Tuesday, October 18, 2011

Special Guest Post: Physical Activity for Cancer Patients

I am very honored to have my first guest post. Liz Davies has shared a post with us today on how being active can help cancer patients. Thanks Liz!

Physical Activity for Cancer Patients

In cancer treatments in the past, doctors have supported reduced physical activity, making rest an essential part of the healing process. While this is advised when movement may cause pain, result in shortness of breath, or produce a rapid heart rate, the latest research indicates the value of exercise cannot be underestimated as to improving the quality of life and how patients function physically as a result. Conversely, too much rest has been proven to lead to muscle weakness, loss of physical function and a reduction in range of motion. 

The Effect of Exercise on the Cancer Patient:

Maintaining a regular and moderate exercise routine improves overall physical condition, in spite of otherwise debilitating treatments. Moderate exercise is the same level of activity it takes for a brisk walk.

Exercise is instrumental in the following ways:

• Maintain and improve physical abilities
• Improves balance reducing risk of falls, broken bones
• Minimize muscle waste that would otherwise occur from inactivity
Reduce risk of osteoporosis
• Help control body weight
• Improve circulatory blood flow reducing risk of blood clots
• Counteract fatigue, anxiety and depression, reduce symptoms of nausea
• Support independence allowing patients to enjoy social interaction
• Increase overall sense of self-esteem and improve quality of life

Considerations for Types of Exercise Appropriate for Cancer Patients:

A mutual decision can be made between patient and doctor as to what level of exercise is advisable based upon the type and stage of cancer that has been diagnosed, the patient’s fitness and strength level, stamina, and current cancer treatment. Consulting with a physical therapist or exercise physiologist is also useful in determining an appropriate exercise regime.
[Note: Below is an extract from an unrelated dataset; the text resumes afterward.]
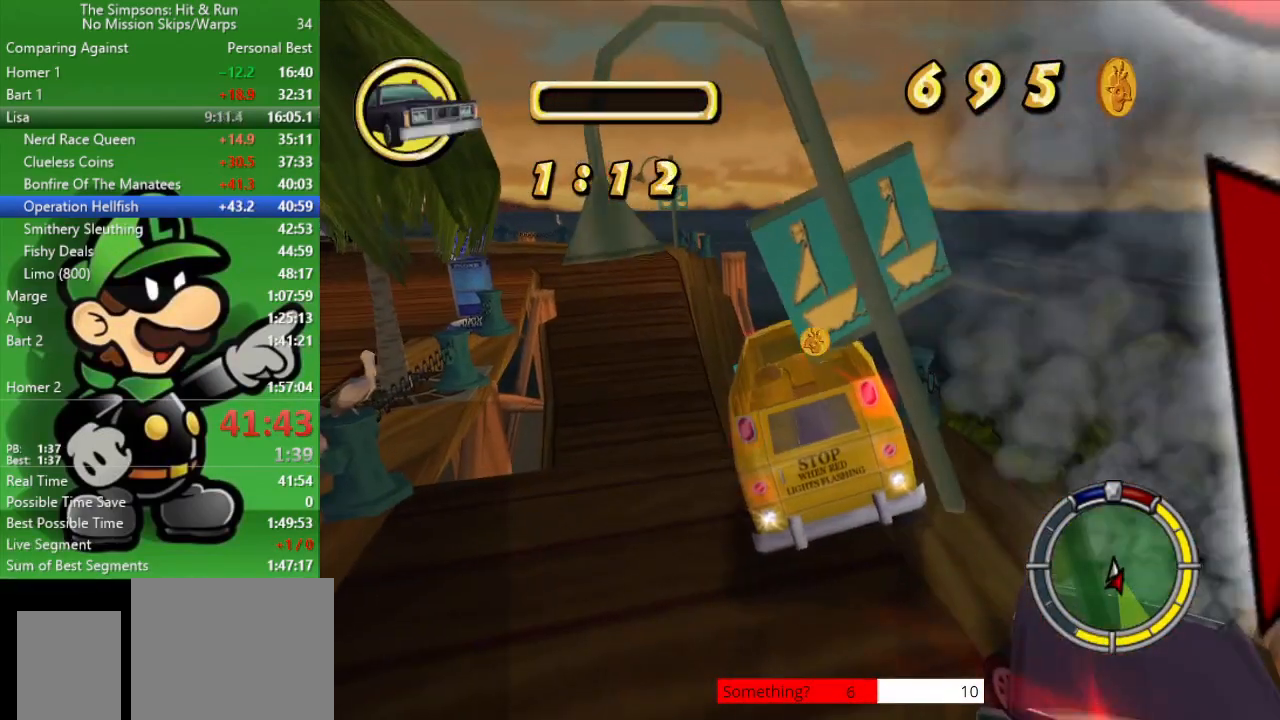
{"buttons": ["L2"], "left_stick": "right", "right_stick": "center", "events": []}
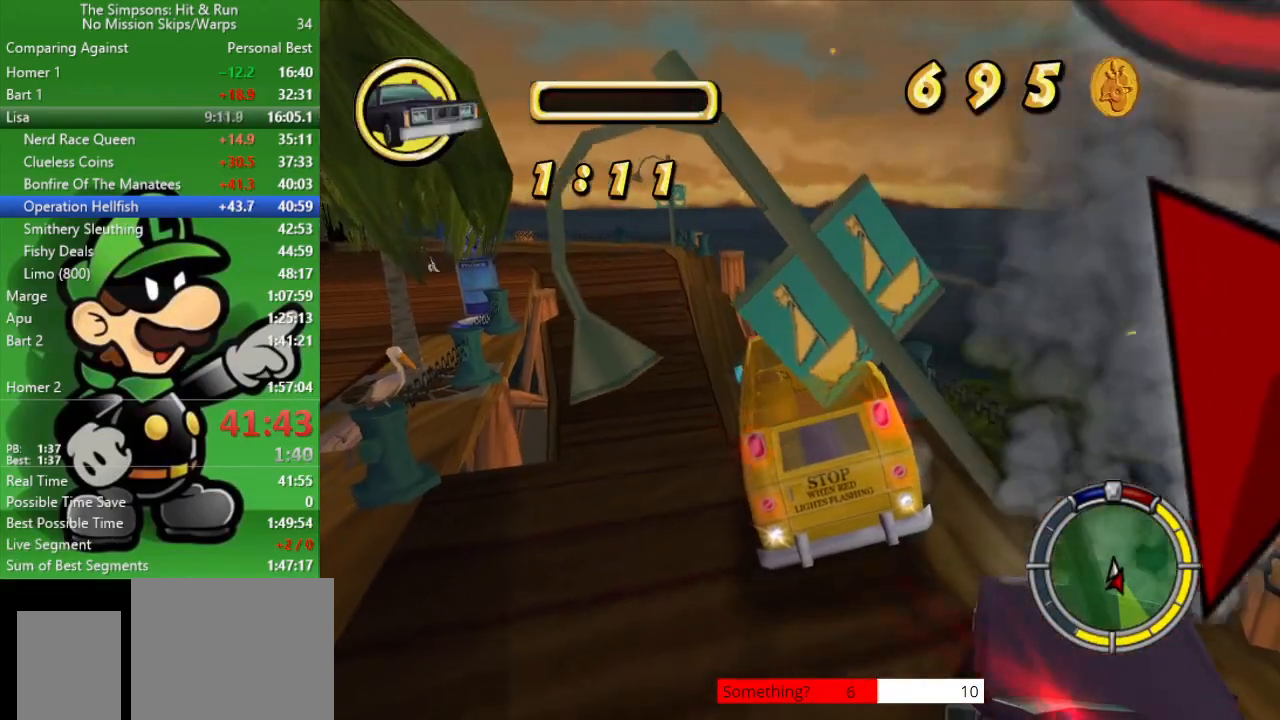
{"buttons": ["L2"], "left_stick": "right", "right_stick": "center", "events": []}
Some of the considerations are:

• Low white blood cell count
• Low levels of minerals in the blood such as potassium and sodium (often, vomiting and diarrhea may cause this to occur)
• Numbness in the feet


• Avoid public gyms and swimming pools as chlorine may irritate skin that has had radiation treatment (also, if there are catheters or tubes going into the body, to prevent infections)
• Avoid uneven surfaces (may affect balance)
• Resist using heavy weights or doing exercises that would stress the bones
• Drink plenty of fluids

With the conditions of osteoporosis, cancer that may have spread to the bones, arthritis, nerve damage, poor vision, poor balance, or weakness, it is wise to be mindful that these can cause injury or can break a bone. Watch for signs such as swollen ankles, unexplained weight gain, shortness of breath, pain dizziness, or blurred vision after limited exertion or while at rest. It is important, also, to share this information with the physician.

There are also groups where cancer patients can discuss exercise or receive emotional encouragement. There are groups for specific cancers like breast cancer support groups, liver cancer support groups and even mesothelioma support groups.
Liz Davies is a recent college graduate and aspiring writer especially interested in health and wellness. She became particularly interested in ways cancer patients can cope with the side-effects of their treatment after her mother became an oncology nurse for lung cancer. 

1 comment:

Tony Van Helsing said...

A ex-girlfriend of mine had an aunty with arthritis. She kept it at bay by ballroom dancing.